Stated task.
Rewrite the entries below as a numbered list with blank lines left out. Use only the lines from the one containing "order: Lepidoptera" through the one containing "common name: Shepherd's-needle", both included.

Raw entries
#####

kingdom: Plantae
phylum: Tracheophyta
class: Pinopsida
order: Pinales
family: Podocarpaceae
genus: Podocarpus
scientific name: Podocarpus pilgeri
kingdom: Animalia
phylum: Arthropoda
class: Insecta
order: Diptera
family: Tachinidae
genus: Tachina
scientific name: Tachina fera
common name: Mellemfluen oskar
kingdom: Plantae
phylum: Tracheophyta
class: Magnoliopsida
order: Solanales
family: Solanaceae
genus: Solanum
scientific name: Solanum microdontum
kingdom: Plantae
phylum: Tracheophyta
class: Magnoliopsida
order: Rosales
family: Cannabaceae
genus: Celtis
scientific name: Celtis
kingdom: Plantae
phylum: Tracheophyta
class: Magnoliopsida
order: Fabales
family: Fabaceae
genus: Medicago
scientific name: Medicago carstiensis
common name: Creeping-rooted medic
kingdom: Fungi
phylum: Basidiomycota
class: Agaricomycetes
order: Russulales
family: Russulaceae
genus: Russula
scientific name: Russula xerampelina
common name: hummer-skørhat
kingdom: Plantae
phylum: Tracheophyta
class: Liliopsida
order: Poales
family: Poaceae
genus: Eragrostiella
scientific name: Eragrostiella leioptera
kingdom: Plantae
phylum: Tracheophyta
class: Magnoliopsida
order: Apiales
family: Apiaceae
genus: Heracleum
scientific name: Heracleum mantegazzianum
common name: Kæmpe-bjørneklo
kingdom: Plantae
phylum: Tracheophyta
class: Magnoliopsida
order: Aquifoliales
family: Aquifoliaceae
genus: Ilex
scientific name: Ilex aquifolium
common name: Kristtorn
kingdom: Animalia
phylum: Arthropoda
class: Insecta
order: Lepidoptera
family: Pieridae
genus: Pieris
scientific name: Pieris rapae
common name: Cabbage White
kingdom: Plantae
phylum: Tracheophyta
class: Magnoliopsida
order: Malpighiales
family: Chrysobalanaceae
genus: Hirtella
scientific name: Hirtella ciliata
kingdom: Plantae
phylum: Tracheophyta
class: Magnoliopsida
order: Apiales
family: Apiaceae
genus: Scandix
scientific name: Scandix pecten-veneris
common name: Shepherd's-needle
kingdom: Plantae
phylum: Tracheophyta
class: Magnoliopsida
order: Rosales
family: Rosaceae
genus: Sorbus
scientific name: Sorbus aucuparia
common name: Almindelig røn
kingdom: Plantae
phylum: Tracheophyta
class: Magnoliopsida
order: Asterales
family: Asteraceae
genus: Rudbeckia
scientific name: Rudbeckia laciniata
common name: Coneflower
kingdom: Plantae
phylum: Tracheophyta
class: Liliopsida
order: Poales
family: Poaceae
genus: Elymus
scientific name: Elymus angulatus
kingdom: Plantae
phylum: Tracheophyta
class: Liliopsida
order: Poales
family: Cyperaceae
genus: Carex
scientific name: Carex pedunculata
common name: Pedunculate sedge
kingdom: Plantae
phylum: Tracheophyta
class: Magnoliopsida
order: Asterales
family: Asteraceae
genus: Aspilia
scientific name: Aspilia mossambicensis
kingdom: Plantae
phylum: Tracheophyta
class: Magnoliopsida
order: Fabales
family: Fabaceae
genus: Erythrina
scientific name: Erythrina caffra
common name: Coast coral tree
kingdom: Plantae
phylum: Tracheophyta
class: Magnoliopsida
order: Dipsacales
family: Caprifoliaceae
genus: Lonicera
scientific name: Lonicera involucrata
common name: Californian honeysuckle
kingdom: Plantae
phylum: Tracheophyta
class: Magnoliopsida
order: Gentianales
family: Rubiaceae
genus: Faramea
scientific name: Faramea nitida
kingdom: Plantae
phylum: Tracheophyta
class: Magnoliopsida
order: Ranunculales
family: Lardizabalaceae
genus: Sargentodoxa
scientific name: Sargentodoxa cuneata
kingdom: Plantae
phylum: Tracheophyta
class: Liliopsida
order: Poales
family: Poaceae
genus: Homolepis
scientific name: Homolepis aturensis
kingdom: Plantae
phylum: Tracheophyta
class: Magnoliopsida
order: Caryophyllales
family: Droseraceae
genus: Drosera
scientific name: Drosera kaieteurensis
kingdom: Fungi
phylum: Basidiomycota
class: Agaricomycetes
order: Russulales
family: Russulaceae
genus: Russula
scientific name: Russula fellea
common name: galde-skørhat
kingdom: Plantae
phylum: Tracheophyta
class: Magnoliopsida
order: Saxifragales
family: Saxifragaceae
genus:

#####

The result.
1. order: Lepidoptera
2. family: Pieridae
3. genus: Pieris
4. scientific name: Pieris rapae
5. common name: Cabbage White
6. kingdom: Plantae
7. phylum: Tracheophyta
8. class: Magnoliopsida
9. order: Malpighiales
10. family: Chrysobalanaceae
11. genus: Hirtella
12. scientific name: Hirtella ciliata
13. kingdom: Plantae
14. phylum: Tracheophyta
15. class: Magnoliopsida
16. order: Apiales
17. family: Apiaceae
18. genus: Scandix
19. scientific name: Scandix pecten-veneris
20. common name: Shepherd's-needle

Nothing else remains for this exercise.